Utah nobles bow down and support tax reform while the peasants pay
Ronald Mortensen, Ph.D.
Late in the evening on December 9, 2019, the Utah Tax
Restructuring and Equalization Task Force approved a bill that imposes a sales
tax on gasoline, reimposes the sales tax on food and doesn’t give anyone a penny
in savings on their 2019 income taxes. Governor Herbert will now call a special
session to enact it into law.
When the time for public comment came, the subservient nobles
joined by a serf or two lined up to pay homage to their legislative masters.

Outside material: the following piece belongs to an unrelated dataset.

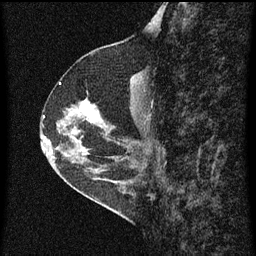
Breast MRI (dynamic contrast-enhanced), one sagittal slice. Position 28 of 60 along the scan axis. Dynamic contrast-enhanced series, image 2 of 3 at this slice position (ordered by acquisition). 1.5 T. TE 4.2 ms, TR 8 ms. 2 mm slice thickness. 256 × 256 image matrix, field of view 180 × 180 mm. Female patient, age 56 years.
Structures marked on this image (semi-automatically segmented with operator editing):
- analysis volume of interest (the breast-tissue region the enhancement analysis was run in; not a lesion): box from (x=49, y=96) to (x=110, y=159) px
- tumour enhancement mask (voxels above the 70 % enhancement threshold inside the analysis volume of interest): (x=80, y=102)–(x=99, y=123)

The AARP, Wasatch Front Regional Council, Utah Bankers Association Utah [big
business] Taxpayers Association, Utah Association of Charter Schools, Utah
Cultural Alliance, Utah Tourism Industry, Sutherland Institute, Utah
Association of Counties, New Car Dealers of Utah, Utah Association of Realtors,
Utah Apartment Association, Construction Industry, Salt Lake Chamber, Utah
Association of Homebuilders, Utah Optometrists and others all heaped praise on
the legislators on the committee.
Just like those in the inner circle of the North Korean
dictator, they bowed down and paid tribute their masters—both in writing and
verbally during public comment. They rained down accolades on legislators for
their wisdom, their compassion and their inclusiveness—and especially for
crafting a bill that benefits Utah’s nobles and privileged serfs who feed at
the public trough at the expense of the rest of the peasants. And they each individually
pledged their unwavering support for the bill and unanimously called for a
special session—We want a special session! We want a special Session!
The choreographed show of support was so pathetic that
Representative Tim Quinn noted that the “table had been set with so many
businesses talking in favor of the bill.” He then voted against the bill because
it fails to achieve the mission assigned to the task force—create a long term
solution to the state’s revenue needs.
So, after months of work and $150,000 of taxpayer money
spent on a propaganda show to convince the citizens that their governor and
legislative masters know best, the only thing the committee was able to do was
to pass a bill that rearranges the chairs on the Titanic—in other words, to do
something pointless or insignificant that will soon be overtaken by events, or
that contributes nothing to the solution of a current problem.